5/10
A weak and rather tame entry in the Hammer House of Horrors
2 September 2013
Warning: Spoilers
The original story and themes of 'The Phantom of the Opera' were tailor made for the Hammer treatment. The heart of the story about sexual frustration amid deformity is the kind of thing Hammer on it's A game would have been expected to deliver macabre goodness with. Terrence Fisher's 'Phantom' is in my opinion the weakest Hammer film precisely because it fails to remember what made Hammer what it was. This 'Phantom' does not indulge in grotesques or horror at all. It's a boring miss.

Fisher and Hammer chose to for the most part remake the 1943 Claude Raines 'Phantom' from Universal. This was a poor choice on his part. Gaston Leroux's Phantom was a bizarre deformed freak shunned at birth. If the 'Phantom' is to be adapted this is the version to follow. For some odd reason though the Raines film chose not to do this and instead created a Phantom who became disfigured through a backstage scuffle. Herbert Lom's Phantom is made in this vain. This story isn't that interesting however because this Phantom has not been shunned by the world. Lom and Raines choose exile. They know the stops of being human. I am brought back to Lon Chaney who bordered on the lines between human and being on a different plane. This Phantom yearns to be human. Lom's Phantom has already been. Believe it or not though this Phantom is not sexually interested in Christine and here in lies the film's greatest flaw. Lom's Phantom is a musical genius whose only interest is having his opera be properly credited to his name and performed by Christine. What?! Aside from the fact that Hammer is missing out in exploiting the kind of risqué material they perfected, the Phantom story just loses all it's meaning without this attraction. This sexual frustration is what drives the Phantom to be homicidal. It's far too much of a stretch to perceive this scenario as being capable of turning someone into the Phantom.
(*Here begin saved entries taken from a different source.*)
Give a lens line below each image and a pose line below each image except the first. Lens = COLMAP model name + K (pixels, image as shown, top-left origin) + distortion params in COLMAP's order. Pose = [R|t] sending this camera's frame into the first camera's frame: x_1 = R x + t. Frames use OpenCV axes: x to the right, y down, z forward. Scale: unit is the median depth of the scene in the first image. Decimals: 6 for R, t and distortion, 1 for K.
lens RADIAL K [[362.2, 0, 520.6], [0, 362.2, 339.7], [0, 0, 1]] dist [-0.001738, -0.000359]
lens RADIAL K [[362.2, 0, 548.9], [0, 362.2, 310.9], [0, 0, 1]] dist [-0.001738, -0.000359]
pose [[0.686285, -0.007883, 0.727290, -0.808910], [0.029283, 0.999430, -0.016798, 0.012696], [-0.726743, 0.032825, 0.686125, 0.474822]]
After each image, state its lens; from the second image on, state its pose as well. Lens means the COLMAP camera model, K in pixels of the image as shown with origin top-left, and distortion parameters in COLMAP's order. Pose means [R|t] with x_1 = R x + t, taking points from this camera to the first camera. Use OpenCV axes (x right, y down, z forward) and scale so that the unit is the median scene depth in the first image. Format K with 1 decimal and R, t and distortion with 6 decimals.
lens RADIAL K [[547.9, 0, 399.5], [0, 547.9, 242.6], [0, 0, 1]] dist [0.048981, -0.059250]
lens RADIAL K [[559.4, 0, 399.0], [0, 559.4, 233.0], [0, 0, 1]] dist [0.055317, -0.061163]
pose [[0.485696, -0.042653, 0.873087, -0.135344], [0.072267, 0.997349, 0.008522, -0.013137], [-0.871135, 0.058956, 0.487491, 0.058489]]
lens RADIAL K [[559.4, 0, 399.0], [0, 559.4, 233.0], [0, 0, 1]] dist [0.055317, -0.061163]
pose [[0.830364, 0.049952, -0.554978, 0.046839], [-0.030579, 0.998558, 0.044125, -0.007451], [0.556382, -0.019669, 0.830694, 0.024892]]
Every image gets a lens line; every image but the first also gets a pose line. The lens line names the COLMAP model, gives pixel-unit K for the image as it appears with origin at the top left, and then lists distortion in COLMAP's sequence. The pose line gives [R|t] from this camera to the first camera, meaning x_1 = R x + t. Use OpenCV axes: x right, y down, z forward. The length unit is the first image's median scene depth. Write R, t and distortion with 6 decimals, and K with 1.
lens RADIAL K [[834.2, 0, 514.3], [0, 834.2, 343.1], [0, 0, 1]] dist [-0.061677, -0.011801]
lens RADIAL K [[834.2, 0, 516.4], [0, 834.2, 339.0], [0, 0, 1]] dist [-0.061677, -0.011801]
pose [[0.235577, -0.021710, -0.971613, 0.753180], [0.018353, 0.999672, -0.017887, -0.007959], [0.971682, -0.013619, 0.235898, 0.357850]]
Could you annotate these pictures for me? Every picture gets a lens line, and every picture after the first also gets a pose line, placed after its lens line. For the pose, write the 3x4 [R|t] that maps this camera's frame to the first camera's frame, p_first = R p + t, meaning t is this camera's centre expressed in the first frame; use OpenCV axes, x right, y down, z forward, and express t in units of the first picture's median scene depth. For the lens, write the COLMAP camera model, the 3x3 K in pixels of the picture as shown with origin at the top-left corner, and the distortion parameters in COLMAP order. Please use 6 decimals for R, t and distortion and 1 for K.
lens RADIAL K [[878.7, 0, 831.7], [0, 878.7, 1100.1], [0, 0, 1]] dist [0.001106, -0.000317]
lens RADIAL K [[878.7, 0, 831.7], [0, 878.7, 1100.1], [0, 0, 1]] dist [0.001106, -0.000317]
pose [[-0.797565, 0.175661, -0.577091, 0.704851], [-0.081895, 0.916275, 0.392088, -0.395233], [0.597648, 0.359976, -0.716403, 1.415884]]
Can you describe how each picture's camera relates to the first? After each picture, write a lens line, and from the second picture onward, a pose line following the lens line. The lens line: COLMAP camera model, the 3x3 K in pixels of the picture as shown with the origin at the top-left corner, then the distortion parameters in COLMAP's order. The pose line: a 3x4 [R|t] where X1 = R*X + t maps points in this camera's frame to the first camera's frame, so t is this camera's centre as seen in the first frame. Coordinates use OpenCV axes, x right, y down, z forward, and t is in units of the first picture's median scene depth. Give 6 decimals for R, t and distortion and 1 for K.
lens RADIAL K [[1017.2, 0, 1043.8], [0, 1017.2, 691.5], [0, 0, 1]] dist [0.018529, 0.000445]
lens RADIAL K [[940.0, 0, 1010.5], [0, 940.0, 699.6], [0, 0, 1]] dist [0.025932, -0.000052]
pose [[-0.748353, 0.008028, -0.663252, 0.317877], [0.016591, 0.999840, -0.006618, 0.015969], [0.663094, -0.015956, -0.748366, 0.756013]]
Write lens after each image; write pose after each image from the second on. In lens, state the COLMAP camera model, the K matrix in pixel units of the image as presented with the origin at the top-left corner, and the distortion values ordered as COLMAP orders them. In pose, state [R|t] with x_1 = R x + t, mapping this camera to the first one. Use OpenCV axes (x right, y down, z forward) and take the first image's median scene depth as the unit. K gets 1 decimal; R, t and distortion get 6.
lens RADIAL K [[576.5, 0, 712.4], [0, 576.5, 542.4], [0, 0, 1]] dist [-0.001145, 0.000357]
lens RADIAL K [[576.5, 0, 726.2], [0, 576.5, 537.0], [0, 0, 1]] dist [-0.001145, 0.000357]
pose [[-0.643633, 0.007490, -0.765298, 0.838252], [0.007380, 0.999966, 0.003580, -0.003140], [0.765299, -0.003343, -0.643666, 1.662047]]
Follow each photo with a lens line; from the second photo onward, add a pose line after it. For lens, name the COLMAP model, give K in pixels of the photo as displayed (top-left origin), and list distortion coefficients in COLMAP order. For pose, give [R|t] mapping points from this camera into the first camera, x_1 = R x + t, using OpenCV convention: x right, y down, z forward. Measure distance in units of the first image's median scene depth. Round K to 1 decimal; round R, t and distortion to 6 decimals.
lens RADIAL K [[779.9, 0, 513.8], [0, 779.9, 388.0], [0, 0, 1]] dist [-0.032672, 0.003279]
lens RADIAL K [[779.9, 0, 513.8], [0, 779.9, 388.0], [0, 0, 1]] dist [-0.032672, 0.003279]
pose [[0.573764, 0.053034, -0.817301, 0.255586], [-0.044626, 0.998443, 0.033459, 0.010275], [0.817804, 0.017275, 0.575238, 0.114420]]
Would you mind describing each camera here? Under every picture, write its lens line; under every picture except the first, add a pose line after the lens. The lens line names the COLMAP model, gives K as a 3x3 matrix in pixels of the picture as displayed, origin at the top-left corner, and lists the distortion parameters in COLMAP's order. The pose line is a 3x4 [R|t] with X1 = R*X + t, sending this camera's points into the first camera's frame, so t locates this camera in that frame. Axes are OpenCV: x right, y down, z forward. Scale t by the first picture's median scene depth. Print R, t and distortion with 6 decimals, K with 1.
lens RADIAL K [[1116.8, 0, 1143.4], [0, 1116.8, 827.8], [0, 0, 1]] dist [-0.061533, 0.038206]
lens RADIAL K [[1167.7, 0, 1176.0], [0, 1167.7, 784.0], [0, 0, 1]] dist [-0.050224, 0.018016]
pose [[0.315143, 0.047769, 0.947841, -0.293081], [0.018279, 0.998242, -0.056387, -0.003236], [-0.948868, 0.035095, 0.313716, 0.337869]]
This film takes it's title perhaps a bit too literally. We get opera and music here and it is by all means ridiculous. A significant portion of screen time is spent going through awkwardly staged opera numbers. The singers are proficient enough in their abilities but Fisher doesn't know how to stage the numbers with the grandness and spectacle required for such a story. Foolishly this 'Phantom' does not take place in Paris but in London. The London Opera House has none of the grandeur or mystery of it's Paris counterpart. Worse than that though is that every song is in English. We go through musical number after musical number with lyrics which were obviously written by a horror film screenwriter who had no business dabbling in the opera. The music gets more screen time than our Phantom.

The saving grace of the film is Michael Gough who is absolutely fantastic as the villain Lord Ambrose D'Arcy. This character is fully developed and surprisingly intricate given all the shortcomings with the rest of the characters. Gough plays him as the mother of all theatre divas, who takes a perverse pleasure in the power working on the stage gives one. His performance relishes all the nastiness that someone with such a huge ego and disregard for others has. I would have liked to have seen even more of Gough's relationship with the Phantom because then I think Lom would have had much more to work with. Gough plays a brutal backstabber and does so quite well but we never get to know why this betrayal meant so much to the Phantom other than vague references to it being his life's work. I kept thinking how cool it would have been had they been rivals in a backstage war. But this is merely wishful thinking. For his part Gough plays a prima donna beautifully.

This is by far the weakest adaptation of the classic story. It's fundamental flaw is that it Hammer didn't recognize it's own creative gifts and the strongest aspects of the Phantom story. I can only recommend it as a fun example of Michael Gough's work.